Marks on a standing stonePatterns similar to those found on carved rocksStone circle with hengeAbstract marks suggested by irregularities in the inked background
I really like paper. I especially like painting sheets of paper and then tearing them up to make collages for sketchbook pages – I find this much easier than drawing on a blank page with a pen or pencil. I like the accidental shadings that occur, and the blocks of colour. It’s like patchwork, really.
sketchbook page, collage with painted paper
I’m in the process of making two sketchbooks: one that explores the marks on ancient rocks and stones, and one that explores the marks on ancient landscapes. I find land particularly fascinating because it holds so much time and has witnessed millions of years of life. Land and ground can be synonyms, and grounding is what happens when we connect to the land.
sketchbook page, collage with painted and textured paperssketchbook page, drawing over collageSketchbook page, cut and torn painted paperssketchbook page, mark-making over monoprint
While I’ve been working on these pages, some thoughts about the fiction I’ve read recently have been weaving themselves together. A couple of months ago I read All Passion Spent, by Vita Sackville West (first published in 1931), which is about an elderly woman who, when widowed, decides to live where she chooses and on her own terms. There is a passage at the beginning of Part Two, where Lady Slane finds that for once she has time to reflect:
‘She had plenty of leisure now, day in, day out, to survey her life as a tract of country traversed, and at last become a landscape instead of separate fields or separate years and days, so that it became a unity and she could see the whole view, and could even pick out a particular field and wander around it again in spirit, though seeing it all the while as it were from a height, fallen into its proper place, with the exact pattern drawn round it by the hedge, and the next field into which the gap in the hedge would lead. So, she thought, could she at last put circles around her life.’
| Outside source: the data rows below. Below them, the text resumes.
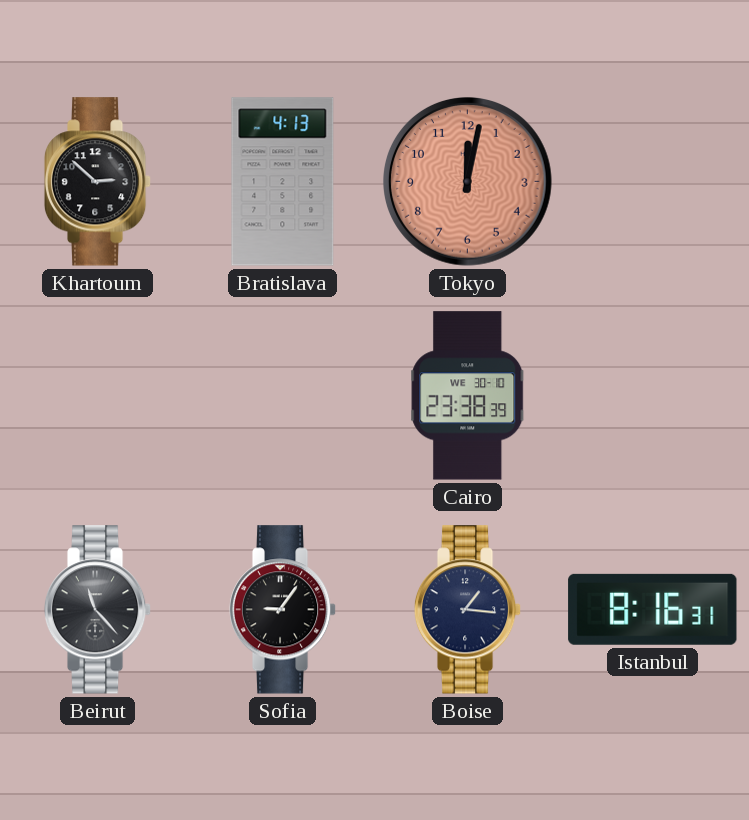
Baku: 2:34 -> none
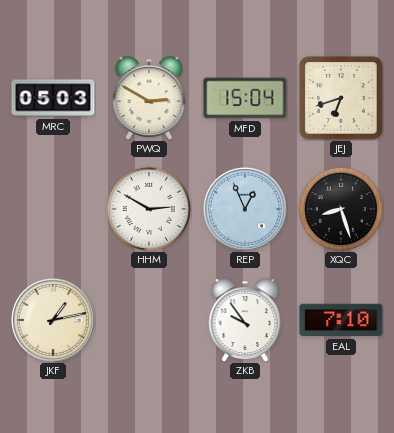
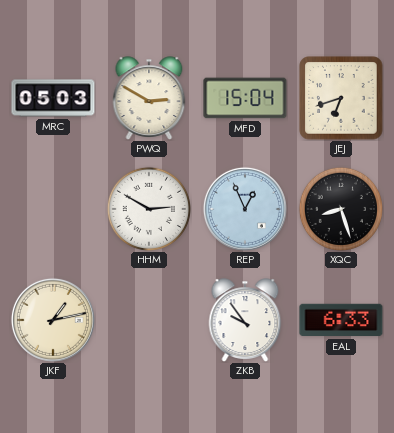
EAL: 7:10 -> 6:33
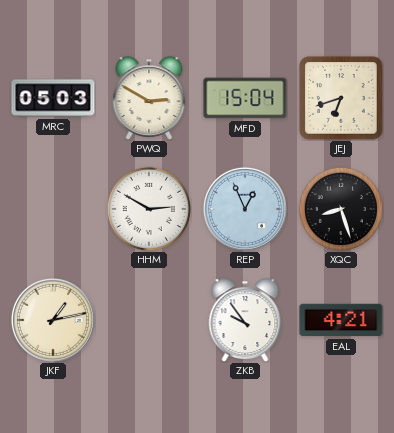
EAL: 6:33 -> 4:21
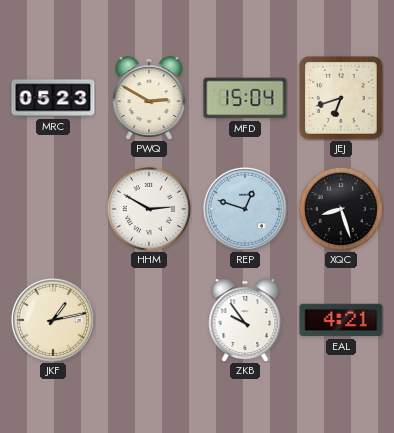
MRC: 05:03 -> 05:23
REP: 12:56 -> 12:48
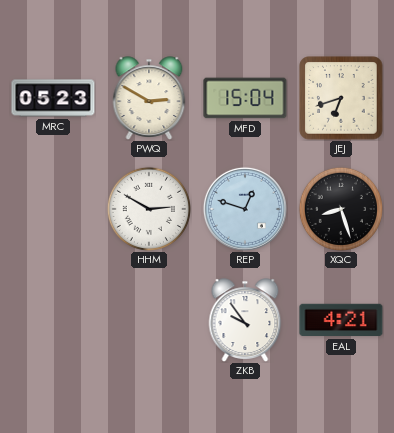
JKF: 1:13 -> none
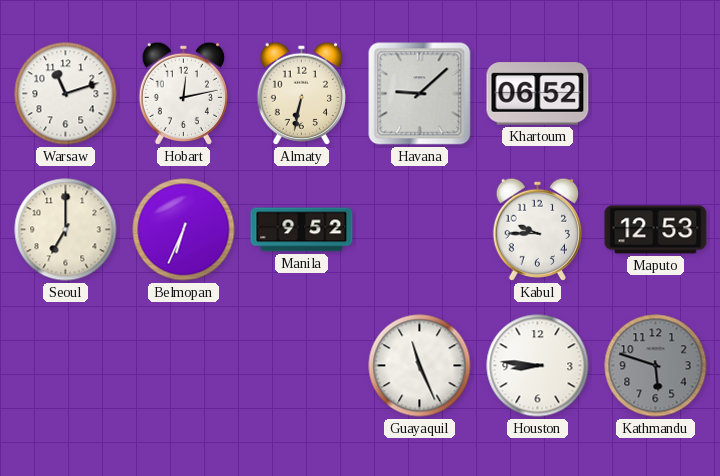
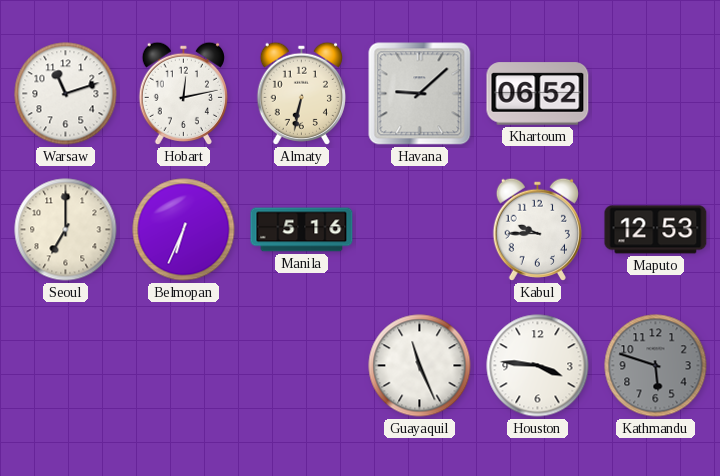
Manila: 9:52 -> 5:16
Houston: 8:46 -> 3:46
Sketchbook page, collage – ‘so could she at last put circles around her life’
I recall seeing a fascinating interview with the actor Liz Smith a few months ago, and she said it’s only when you get older that you can look back at your life and begin to see the recurring patterns that have always been there. You don’t notice the patterns at the time because you’re too close to recognise them.
In another novel I’ve read recently, Alias Grace, by Margaret Atwood (1996), one of the characters, Reverend Verringer, speaks this line:
“What becomes of the soul? We cannot be mere patchworks!” (p. 471, ‘Pandora’s Box’)
Patchwork, silk and cotton fabrics
All these thoughts and patterns are coming together, like paths converging, and it feels as if I am going somewhere. I am still drawing the map, but I have a compass and a vague sense of direction. I am travelling slowly, on foot. Step by step, or stitch by stitch, or piece by piece, it will come together somehow, in its own time.
And *of course* we are all patchworks. What else could we possibly be?